Radiocarbon dating of charcoal from an in situ cremation suggest it was deposited in the interval 5640 to 5490 BC (calendar years). This date is much earlier than would be expected for a passage-tomb so it may be that charcoal already many centuries old somehow became associated with the burial deposit. Charcoal associated with cremated bone in another part of the chamber has been dated to the interval 4675-4460 cal. BC. This date too, according to the excavator, presents 'problems of interpretation'.
A prehistoric wall (Width 3-8 meters; Height c. 1 meter; Length c. 175 meters) of large boulders, which may have been associated with the passage tomb, lies c. 130 meters to south where it curves around the base of the mountain roughly southeast-southwest.
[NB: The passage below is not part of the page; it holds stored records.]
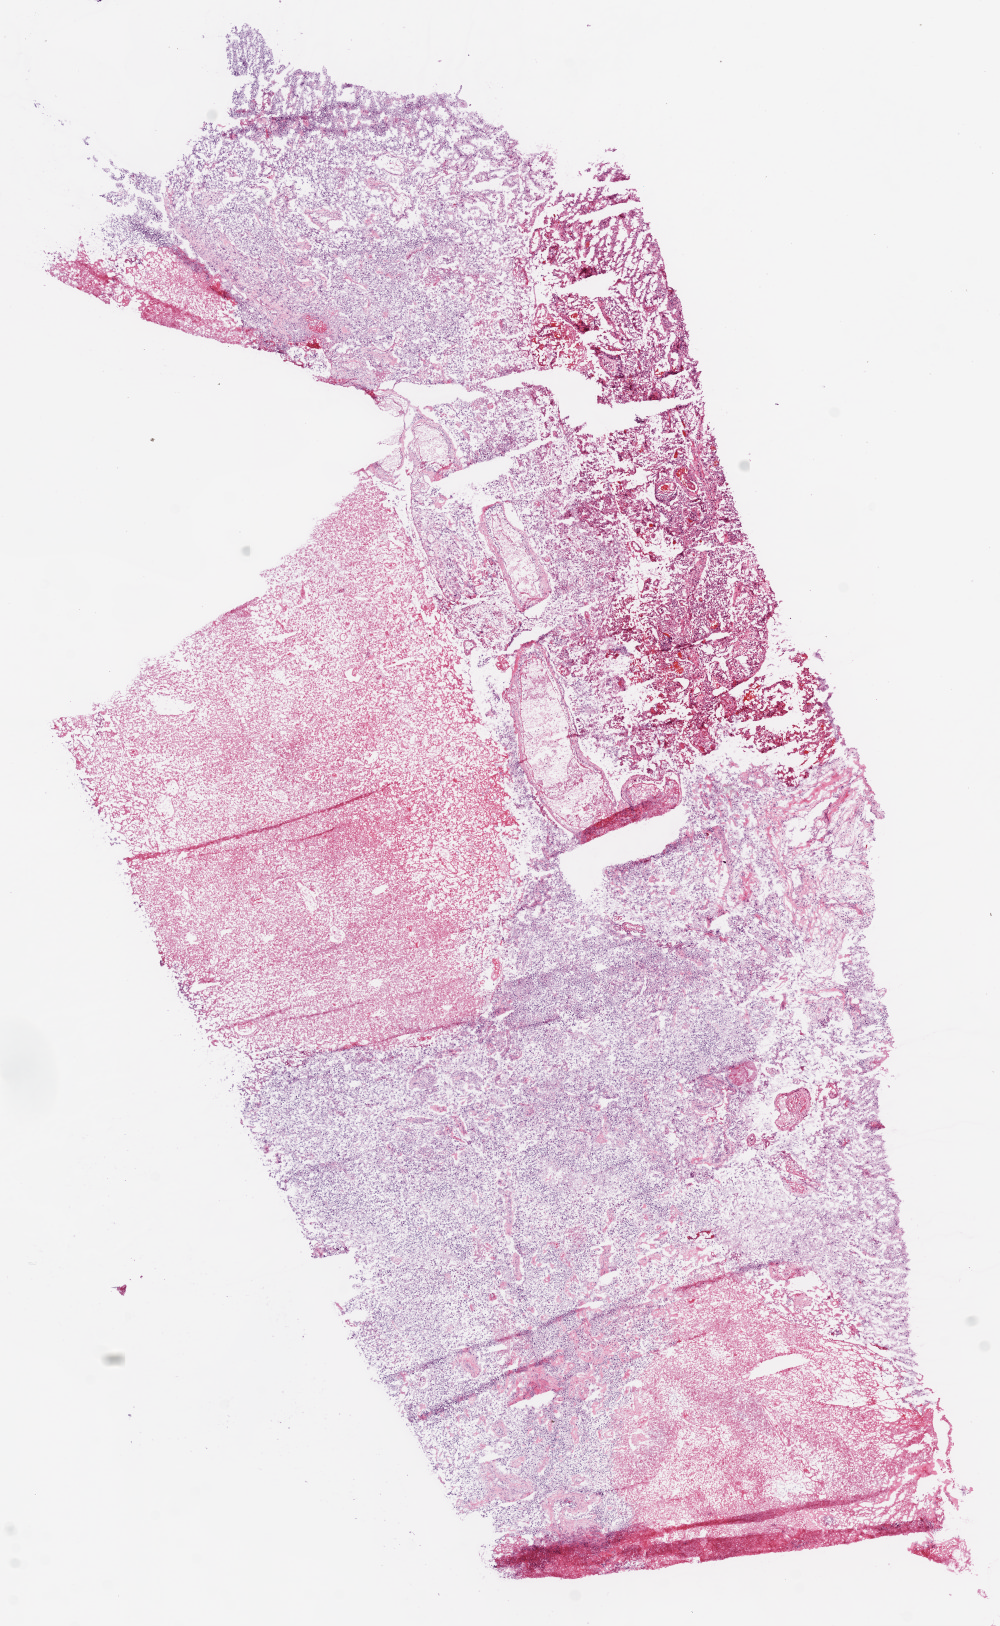
H&E-stained whole-slide image — whole scanned area (about 8.0 x 13.0 mm) shown as a low-resolution overview; frozen section from the bottom of the tissue portion; primary tumour sample from the brain. Male patient; age at initial diagnosis 68 years. Pathologist review of this section (percent, as recorded): tumour cells 60%, tumour nuclei 85%, normal cells 0%, stromal cells 0%, necrosis 40%.
• diagnosis: Glioblastoma (temporal lobe)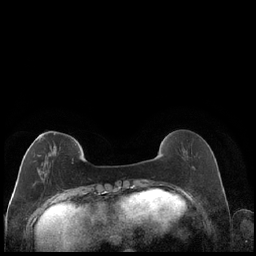
Breast MRI (dynamic contrast-enhanced), one axial slice; position 54 of 248 along the scan axis; dynamic contrast-enhanced series, time point 2 of 7 at this slice position (early post-contrast); 1.5 T; TE 1.9 ms, TR 4.2 ms; 256 × 256 image matrix, field of view 320 × 320 mm. Female patient.
Outlined on this slice (semi-automatically segmented with operator editing):
- enhancing-tissue mask used for the functional tumour volume (all voxels passing the contrast-enhancement thresholds inside the analysis volume; usually the tumour): bounding box <37,133,79,183> (left, top, right, bottom; pixels)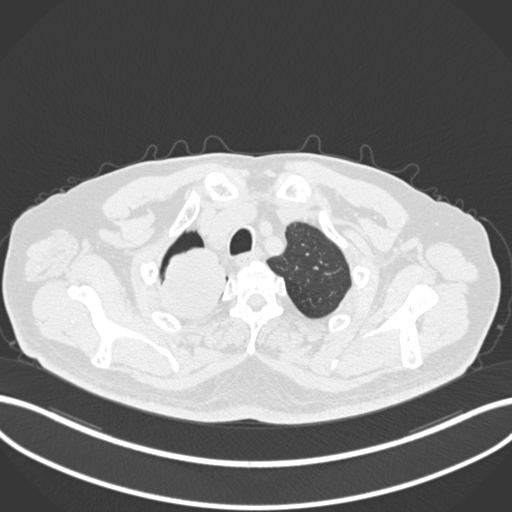
Chest CT, one axial slice; position 188 of 218 along the scan axis; reconstruction kernel B30f; 120 kVp; lung window (W 1500 / L -600 HU); 512 × 512 image matrix, field of view 400 × 400 mm. Male patient, age 68 years. From the clinical record (not read from this slice): clinical TNM (as recorded): T2a N0 M0.
Annotated regions visible in this slice (rectangle marked by the reading radiologist):
- lung tumour (recorded histology: adenocarcinoma): bounding box <154,245,228,323> (left, top, right, bottom; pixels)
Sitting on the summit of Croughan is somewhat like being on the top of a natural pyramid, with the sides of the hill falling away steeply in all directions. There is a tremendious view from the tiny chamber, which is 170 meters above sea level. Many important neolithic sites are intervisible from here: Carrowkeel and Kesh Corran Knocknashee and Muckelty Hill, Doomore Cairn nearby, Knocknarea Carrowmore and Carns Hill, and the group of cairns on Sliabh Da Ean to the east.
While visiting one evening near sunset close to an equinox in the late 1990's, I got to witness the shadow projected by the cone shape of Croughan. The mountain casts a pyramidal shadow, like a huge pointer, which streyches out and becomes longest at sunset.